Source data
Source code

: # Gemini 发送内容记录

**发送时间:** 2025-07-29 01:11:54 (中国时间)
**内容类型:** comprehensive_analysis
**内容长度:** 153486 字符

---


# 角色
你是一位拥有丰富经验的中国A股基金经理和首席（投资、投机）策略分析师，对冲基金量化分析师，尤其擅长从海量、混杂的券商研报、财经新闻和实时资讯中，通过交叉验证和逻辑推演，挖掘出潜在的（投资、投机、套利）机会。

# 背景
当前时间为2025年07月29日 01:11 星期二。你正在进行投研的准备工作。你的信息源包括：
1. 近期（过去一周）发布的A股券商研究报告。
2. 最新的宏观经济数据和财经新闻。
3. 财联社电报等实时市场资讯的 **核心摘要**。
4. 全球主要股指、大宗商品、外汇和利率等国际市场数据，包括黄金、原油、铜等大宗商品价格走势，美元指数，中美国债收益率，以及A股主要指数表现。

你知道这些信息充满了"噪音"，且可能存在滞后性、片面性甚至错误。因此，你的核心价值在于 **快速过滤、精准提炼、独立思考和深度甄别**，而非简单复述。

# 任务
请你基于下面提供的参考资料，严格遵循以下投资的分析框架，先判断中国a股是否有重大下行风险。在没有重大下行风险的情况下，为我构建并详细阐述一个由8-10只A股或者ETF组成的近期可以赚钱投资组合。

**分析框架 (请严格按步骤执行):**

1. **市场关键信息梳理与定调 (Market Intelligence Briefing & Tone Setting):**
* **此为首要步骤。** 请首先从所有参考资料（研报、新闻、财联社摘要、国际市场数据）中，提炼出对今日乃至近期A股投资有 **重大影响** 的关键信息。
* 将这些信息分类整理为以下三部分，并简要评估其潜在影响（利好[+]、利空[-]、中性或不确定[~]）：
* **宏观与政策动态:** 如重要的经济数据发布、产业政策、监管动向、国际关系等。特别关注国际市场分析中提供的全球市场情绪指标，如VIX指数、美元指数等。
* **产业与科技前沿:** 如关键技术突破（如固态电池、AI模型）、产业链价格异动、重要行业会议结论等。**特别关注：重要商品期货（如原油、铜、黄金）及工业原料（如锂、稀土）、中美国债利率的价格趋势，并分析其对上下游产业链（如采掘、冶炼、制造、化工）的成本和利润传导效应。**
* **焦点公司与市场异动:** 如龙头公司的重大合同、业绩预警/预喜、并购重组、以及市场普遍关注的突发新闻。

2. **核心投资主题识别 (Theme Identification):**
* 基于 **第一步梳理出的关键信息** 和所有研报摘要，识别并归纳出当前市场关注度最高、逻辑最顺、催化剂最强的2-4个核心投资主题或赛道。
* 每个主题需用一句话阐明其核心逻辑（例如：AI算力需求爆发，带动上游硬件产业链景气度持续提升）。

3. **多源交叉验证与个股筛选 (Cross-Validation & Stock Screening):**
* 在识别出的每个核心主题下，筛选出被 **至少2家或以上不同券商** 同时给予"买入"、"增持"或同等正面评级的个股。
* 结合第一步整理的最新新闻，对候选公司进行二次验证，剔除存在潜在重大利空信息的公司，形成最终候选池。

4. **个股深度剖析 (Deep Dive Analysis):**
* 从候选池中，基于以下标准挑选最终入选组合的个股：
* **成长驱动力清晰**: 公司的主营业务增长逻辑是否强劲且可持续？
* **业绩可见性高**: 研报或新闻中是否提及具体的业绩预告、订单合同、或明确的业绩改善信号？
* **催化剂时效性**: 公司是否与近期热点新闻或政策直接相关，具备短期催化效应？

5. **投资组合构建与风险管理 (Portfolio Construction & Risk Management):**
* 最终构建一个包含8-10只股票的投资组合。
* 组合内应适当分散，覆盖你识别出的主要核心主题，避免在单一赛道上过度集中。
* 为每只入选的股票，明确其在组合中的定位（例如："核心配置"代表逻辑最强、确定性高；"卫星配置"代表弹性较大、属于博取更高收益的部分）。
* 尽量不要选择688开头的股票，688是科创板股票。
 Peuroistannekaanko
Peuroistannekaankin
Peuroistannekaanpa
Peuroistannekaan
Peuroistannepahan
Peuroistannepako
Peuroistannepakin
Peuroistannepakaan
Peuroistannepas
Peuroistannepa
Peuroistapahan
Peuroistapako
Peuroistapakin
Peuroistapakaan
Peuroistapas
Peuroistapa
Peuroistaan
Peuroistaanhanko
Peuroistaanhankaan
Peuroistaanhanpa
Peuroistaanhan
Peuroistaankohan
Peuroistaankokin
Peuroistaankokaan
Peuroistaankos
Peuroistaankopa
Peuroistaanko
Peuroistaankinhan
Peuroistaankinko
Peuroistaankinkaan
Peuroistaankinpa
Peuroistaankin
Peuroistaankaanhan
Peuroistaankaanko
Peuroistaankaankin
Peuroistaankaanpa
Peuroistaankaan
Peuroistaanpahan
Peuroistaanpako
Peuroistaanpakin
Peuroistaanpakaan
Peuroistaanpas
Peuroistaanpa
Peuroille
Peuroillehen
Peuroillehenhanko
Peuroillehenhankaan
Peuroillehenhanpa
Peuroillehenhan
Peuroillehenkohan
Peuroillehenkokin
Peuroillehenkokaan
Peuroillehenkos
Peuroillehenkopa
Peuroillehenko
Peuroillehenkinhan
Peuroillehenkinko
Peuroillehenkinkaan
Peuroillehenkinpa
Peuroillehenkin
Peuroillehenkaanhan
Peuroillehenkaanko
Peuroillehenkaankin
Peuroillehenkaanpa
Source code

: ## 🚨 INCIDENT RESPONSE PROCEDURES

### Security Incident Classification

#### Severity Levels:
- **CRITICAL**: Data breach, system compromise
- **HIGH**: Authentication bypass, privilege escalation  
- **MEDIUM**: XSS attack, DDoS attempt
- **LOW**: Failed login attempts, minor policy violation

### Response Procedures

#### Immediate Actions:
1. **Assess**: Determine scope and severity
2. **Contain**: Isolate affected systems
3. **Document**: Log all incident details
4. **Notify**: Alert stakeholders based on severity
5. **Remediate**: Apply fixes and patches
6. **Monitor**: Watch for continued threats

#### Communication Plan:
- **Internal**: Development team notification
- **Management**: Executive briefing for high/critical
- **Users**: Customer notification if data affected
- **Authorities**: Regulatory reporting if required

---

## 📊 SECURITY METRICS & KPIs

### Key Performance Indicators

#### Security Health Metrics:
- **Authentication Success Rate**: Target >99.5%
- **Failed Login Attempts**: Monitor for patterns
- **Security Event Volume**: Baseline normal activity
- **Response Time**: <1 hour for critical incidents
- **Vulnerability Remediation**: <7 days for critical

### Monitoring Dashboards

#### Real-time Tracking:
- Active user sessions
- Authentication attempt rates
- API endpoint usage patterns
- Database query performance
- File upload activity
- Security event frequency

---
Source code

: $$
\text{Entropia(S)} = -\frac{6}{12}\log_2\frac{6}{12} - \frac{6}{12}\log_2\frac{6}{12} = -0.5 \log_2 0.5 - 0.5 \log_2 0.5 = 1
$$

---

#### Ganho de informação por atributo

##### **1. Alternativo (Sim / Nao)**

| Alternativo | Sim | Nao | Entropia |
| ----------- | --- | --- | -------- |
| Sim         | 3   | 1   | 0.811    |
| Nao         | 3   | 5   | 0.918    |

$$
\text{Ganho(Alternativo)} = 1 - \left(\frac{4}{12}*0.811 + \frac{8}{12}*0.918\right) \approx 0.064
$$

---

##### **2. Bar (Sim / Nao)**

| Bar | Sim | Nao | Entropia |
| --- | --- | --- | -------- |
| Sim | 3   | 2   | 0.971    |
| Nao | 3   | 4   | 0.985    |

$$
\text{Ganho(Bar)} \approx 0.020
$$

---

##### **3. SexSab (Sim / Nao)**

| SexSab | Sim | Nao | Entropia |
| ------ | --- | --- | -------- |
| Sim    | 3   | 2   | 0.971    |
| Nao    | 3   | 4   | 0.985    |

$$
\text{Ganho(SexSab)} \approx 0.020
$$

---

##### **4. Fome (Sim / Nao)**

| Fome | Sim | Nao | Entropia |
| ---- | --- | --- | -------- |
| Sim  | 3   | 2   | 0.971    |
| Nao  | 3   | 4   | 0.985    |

# Task to complete
Return every line in the entries above that contains the string "Entropia".

# Answer to this task
\text{Entropia(S)} = -\frac{6}{12}\log_2\frac{6}{12} - \frac{6}{12}\log_2\frac{6}{12} = -0.5 \log_2 0.5 - 0.5 \log_2 0.5 = 1
| Alternativo | Sim | Nao | Entropia |
| Bar | Sim | Nao | Entropia |
| SexSab | Sim | Nao | Entropia |
| Fome | Sim | Nao | Entropia |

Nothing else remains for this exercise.